Last summer was probably one of the worst salmon fishing summers anyone can remember. Of course explanations have been sought for this great decline and many found: A bad summer, cold weather, mackerels, whales, flounders and even cod, to mention a few. 

It is rather clear that this unfortunate situation is not because of any decline in spawning. The fact is that the spawning is good in most rivers. When the parr were counted in Vatnsdalsá late in August last year it showed unusually many. It also showed that the parr seem never to have been in better shape, as regards, length, weight and fat. Two year old parrs, that is parrs which have hatched in the spring and stayed two winters in the river have reached the size and girth of smolts so it looks like that the amount of nourishment and all other conditions are very good in Vatnsdalsá.

When the smolt swim to the sea they look for sea currents which bring them to their feeding grounds. The smolts find food and the right temperature in these currents and stay in the ocean for one or two years before they run back to the rivers as adult salmons.

An article in the “Journal of Fish Biology” (see link further down on page) discusses these currents the smolts swim in while in the ocean. There it says that every few years a big mass of fresh but cold seawater which holds little nourishment comes streaming from where it has gathered in the northern part of the ocean. This big current goes down the east coast of Greenland and down to Canada. The Gulfstream then moves it to Europe and to the coast of Norway until it ends back in the north where it increases until it circulates again. Other smaller currents diverge from this main current and go for example up to the west coast of Iceland, down the east coast and between the Faroe Islands and Iceland. Many think that when the smolts end up in this cold current which holds little nourishment, their stocks decline much further than usually.

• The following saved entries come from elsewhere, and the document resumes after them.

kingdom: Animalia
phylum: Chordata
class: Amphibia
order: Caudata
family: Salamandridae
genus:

Scientists call this mass of fresh but foodless water the Merry-Go-Round. No one has been able to ascertain when the Merry-go-round starts but all fishermen have known good summers and very bad summers. What we know is that the Merry-go-round goes past and then warmer currents follow and the fishing gets better.

http://onlinelibrary.wiley.com/doi/10.1111/j.1095-8649.2010.02673.x/abstract

 

It is tempting to think that this explains the decline last year. This cold and foodless current could also explain the large amount of small salmon. It has been established that in some rivers a lot of 4 to 5 pound salmon have been caught, which have been two years in the sea and therefore their length should be 80 cm or more.

Of all the theories I have heard about bad fishing summers I think this is one of the most rational. And taking this theory into account it’s obvious how important it is that the natural spawning habitat in the rivers is always as good as it can possibly be. We have done everything to ensure that here on the banks of Vatnsdalsá.